• Document excerpt:
For the third year in a row, St. Louis has the highest per capita murder rate in America at 59.6 murders per 100,000 people. Commence the hand wringing. People discuss poverty and racism and the difficulties of our city-county divide, then everyone drives out to their suburban homes or into their private city streets, and nothing much is done about it.

What is fueling the carnage? The violence is being driven by Mexican drug cartels whose operators are fighting over turf and control of the heroin trade. News anchors and politicians here have lamented the epidemic-level growth of heroin abuse. Youths are dying of overdoses, and not all of them are from the inner city. The pain is creeping out, taking hold in the suburbs.

To combat this, St. Louis City mayoral candidate Lyda Krewson proposes a ban on AR-15s as a possible intervention. How many homicides in St. Louis are committed using a rifle? And when have gun bans ever helped reduce violence?

Trafficking gangs and other criminals, by nature, tend to ignore any laws that restrict the weapons they can use when they go out to kill. Banning guns that people can use to defend themselves in their homes only makes the law-abiding citizens, already living in fear, less safe.

Some discussions of the ramifications of racism usually enter into the discussion at this point, but to what end? Racism doesn’t make teenagers join gangs or deal drugs. Dancing around the issue by tying it to racism ignores the rising death toll. How many Dr. Ben Carsons and Erica Harolds are missing because of the endless death march in our inner city?

There are 39 million blacks in America — 13 percent of the population. Just over 72 percent of our babies are born out of wedlock, and we commit over half of the murders each year in our country. These statistics are harsh and painful to read and comprehend. But when do we force ourselves to address these issues openly so the hard work of improving the plight of inner-city Americans can begin?

Mayor Francis Slay is on the way out, and his legacy is mixed. Many see his 16-year tenure as a moderate success with the new stadium and influx of businesses around Ballpark Village. The rise of the Bosnian community is a bright spot of revitalization in South City. Many younger families have returned, buying homes and sending their kids to the area’s charter and private schools.

But a recent announcement by the owners of Brown and Crouppen Law Firm, which employs 200 people in downtown St. Louis, dampens any latent enthusiasm. Businessmen are assaulted; people are shot in full view of employees at their desks in their offices. Andy Crouppen, a principal at the firm, did not mince words when asked about the future of their firm’s location in the city: “It is crime pushing us out — and nothing else.” If the firm leaves will others follow suit?

The timing of this announcement comes at an opportune time as the Board of Aldermen has chosen not to address crime in the city. Instead of adding police funding to the slate of proposed ballot issues for city voters to consider, aldermen want taxpayers to pony up $60 million to build a Major League Soccer stadium, which will include a 2.5 percent ticket tax that will go to the city. Never mind that soccer isn’t profitable and won’t bring other businesses or families to the city in the long run. Instead, we should invest $60 million or more into funding additional police.

We must stop dithering on community based programming to intervene in poverty stricken areas with job training, high school degree programs and faith-based initiatives. And before the cries of secularism and separation of this and that ensue, ask yourself: What has worked so far? Has the utter removal of God from public life served inner city residents well? How can anyone who actually cares about the lives of inner-city residents plagued by poverty and crime defend the current remedies?

Inner-city residents are gunned down at a daily rate. Most of those dying in our streets are young, black and male. These young men are our future, and saving them should trump our political ideology, antipathy towards religion and allegiance to certain acceptable norms.A murder rate on a par with that of Honduras in a highly developed, rich, beautiful city such as ours isn’t normal. Families matter, fatherhood matters, and until we address those truths, political posturing can only continue to fail us. Let’s put God back into the equation, link arms and save these young people.

Multi-view geometry data:
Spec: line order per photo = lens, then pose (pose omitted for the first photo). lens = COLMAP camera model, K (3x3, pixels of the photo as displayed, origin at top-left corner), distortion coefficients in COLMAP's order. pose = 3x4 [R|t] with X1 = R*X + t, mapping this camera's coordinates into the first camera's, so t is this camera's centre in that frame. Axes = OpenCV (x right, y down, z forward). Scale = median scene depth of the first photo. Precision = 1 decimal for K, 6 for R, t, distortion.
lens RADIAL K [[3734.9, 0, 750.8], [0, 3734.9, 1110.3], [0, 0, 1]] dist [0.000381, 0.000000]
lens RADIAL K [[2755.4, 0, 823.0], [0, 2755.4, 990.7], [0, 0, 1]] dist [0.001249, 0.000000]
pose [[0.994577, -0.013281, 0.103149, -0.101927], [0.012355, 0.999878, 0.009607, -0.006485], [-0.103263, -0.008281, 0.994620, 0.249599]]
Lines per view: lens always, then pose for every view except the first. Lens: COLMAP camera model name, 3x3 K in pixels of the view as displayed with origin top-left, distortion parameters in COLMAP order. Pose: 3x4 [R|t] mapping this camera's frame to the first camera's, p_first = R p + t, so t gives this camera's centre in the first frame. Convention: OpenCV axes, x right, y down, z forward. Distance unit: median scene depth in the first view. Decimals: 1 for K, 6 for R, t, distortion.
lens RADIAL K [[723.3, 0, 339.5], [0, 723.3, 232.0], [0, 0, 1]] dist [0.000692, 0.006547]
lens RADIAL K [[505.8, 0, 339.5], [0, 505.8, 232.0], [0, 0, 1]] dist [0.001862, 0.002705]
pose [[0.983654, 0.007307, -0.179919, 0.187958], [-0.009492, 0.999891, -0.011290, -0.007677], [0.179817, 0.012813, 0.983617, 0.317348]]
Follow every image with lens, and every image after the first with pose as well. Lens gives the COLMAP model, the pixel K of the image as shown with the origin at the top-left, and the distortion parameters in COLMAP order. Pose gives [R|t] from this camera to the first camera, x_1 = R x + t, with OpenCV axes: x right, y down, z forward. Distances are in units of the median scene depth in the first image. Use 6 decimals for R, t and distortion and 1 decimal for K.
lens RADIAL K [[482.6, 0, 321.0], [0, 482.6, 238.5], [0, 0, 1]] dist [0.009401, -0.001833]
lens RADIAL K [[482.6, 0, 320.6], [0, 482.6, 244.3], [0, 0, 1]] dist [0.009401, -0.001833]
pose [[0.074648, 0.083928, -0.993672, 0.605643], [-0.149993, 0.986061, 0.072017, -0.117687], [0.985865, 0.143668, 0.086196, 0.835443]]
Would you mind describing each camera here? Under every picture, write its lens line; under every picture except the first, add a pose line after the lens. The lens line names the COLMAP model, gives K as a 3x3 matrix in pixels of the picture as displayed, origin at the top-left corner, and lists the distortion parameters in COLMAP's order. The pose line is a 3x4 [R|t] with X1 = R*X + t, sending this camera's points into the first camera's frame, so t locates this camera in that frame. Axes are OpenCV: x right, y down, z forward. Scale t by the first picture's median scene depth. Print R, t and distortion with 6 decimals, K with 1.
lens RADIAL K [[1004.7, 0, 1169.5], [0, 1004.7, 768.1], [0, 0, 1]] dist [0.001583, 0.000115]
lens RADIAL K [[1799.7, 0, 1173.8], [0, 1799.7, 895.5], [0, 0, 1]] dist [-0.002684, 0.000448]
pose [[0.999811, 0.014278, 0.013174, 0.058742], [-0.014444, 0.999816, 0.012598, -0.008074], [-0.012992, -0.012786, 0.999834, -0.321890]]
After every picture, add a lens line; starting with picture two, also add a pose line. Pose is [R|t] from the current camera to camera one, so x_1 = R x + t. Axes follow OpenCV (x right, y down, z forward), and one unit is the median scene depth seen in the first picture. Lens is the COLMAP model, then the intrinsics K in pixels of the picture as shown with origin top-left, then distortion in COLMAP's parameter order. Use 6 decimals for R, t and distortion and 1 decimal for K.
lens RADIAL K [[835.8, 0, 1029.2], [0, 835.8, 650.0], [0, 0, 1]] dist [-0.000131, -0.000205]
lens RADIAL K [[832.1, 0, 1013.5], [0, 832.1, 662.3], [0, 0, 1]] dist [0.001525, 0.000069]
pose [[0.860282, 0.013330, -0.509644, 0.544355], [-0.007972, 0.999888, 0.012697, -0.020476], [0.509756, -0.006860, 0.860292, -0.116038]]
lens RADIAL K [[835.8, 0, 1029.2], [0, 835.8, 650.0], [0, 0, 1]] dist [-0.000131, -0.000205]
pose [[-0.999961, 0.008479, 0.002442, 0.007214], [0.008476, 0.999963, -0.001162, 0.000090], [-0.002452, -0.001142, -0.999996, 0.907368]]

• Brief 1: According to the opinion piece on St. Louis violence, why would a ban on AR-15s fail to make residents safer? Answer in one to three sentences.
• Brief 2:
Answer these questions from the opinion piece on St. Louis violence:
(a) What per capita murder rate does it give for St. Louis?
(b) How many people does Brown and Crouppen Law Firm employ in downtown St. Louis?
(c) How much do aldermen want taxpayers to contribute toward a Major League Soccer stadium?

• Final answer 1: Trafficking gangs and other criminals tend to ignore laws that restrict the weapons they use. A ban would therefore mainly take away guns that law-abiding citizens could use to defend themselves at home, leaving them less safe.

• Final answer 2:
(a) 59.6 murders per 100,000 people.
(b) 200 people.
(c) $60 million.